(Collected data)
|---|

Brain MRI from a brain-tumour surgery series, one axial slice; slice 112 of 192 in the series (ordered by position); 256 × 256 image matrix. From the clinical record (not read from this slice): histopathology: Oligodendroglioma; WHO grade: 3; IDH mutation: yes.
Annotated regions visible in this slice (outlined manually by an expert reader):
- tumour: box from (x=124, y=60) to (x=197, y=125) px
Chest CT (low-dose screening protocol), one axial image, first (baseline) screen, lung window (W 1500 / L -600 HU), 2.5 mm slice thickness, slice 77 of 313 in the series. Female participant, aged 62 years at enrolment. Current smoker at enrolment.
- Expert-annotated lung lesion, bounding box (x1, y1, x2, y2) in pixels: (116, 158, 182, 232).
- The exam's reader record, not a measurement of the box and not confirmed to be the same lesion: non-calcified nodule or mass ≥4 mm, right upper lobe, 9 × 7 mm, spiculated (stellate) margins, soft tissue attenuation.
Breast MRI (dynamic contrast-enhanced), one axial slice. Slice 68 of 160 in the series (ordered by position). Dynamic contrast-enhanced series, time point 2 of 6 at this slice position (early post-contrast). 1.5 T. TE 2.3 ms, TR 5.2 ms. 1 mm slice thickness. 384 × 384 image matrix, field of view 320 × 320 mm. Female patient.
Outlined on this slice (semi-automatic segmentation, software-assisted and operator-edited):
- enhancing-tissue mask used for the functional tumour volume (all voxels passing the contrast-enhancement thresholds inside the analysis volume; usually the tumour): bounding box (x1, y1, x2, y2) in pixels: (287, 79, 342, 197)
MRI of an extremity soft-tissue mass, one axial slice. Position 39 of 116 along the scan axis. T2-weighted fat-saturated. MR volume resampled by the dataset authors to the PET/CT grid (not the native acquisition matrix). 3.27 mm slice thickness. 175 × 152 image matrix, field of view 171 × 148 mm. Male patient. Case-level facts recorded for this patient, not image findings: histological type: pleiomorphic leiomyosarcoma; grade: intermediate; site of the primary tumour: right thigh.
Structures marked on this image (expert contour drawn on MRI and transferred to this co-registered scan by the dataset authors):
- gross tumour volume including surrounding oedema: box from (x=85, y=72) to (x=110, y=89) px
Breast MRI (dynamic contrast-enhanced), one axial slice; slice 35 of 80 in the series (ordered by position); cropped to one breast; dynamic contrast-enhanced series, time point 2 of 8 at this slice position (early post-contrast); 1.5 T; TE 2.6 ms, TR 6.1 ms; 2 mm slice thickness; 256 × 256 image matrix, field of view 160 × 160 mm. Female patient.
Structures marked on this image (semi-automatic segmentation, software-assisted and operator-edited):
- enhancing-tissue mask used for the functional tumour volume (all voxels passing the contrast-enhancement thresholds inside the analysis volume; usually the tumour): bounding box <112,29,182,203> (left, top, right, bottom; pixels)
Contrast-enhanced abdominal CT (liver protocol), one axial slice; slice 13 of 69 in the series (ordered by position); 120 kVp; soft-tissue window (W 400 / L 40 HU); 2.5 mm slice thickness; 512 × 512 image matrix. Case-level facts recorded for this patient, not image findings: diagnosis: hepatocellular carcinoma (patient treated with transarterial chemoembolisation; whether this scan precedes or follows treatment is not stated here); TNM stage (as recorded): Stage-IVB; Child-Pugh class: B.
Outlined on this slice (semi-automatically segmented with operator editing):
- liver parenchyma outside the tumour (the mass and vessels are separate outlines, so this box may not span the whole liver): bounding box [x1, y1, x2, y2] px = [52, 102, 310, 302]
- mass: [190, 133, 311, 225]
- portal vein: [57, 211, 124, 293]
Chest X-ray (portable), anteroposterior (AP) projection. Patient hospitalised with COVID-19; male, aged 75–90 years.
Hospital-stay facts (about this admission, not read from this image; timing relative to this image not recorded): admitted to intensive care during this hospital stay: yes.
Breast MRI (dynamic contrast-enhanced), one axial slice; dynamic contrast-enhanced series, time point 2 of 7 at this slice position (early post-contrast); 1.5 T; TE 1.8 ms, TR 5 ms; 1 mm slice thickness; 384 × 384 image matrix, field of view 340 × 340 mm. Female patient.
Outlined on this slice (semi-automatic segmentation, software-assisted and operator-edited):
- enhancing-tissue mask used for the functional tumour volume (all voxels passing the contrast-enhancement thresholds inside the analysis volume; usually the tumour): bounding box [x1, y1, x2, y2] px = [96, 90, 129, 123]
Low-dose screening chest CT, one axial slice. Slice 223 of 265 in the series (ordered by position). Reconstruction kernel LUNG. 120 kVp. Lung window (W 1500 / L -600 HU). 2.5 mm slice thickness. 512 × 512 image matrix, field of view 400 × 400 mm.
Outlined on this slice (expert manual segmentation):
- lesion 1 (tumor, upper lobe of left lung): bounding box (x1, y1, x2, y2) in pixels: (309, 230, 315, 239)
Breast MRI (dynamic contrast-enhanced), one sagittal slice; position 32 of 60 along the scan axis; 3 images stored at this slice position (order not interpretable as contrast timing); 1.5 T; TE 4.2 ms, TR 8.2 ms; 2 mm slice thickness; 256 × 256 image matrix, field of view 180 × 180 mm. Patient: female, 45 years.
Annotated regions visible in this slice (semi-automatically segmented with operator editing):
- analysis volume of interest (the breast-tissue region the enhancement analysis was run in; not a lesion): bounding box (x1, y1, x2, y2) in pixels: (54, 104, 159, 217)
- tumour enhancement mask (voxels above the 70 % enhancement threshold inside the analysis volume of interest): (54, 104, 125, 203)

|---|

How many lines of the data hold the string "from"? Reply with the number alone.

# RESPONSE FOR THIS EXERCISE
4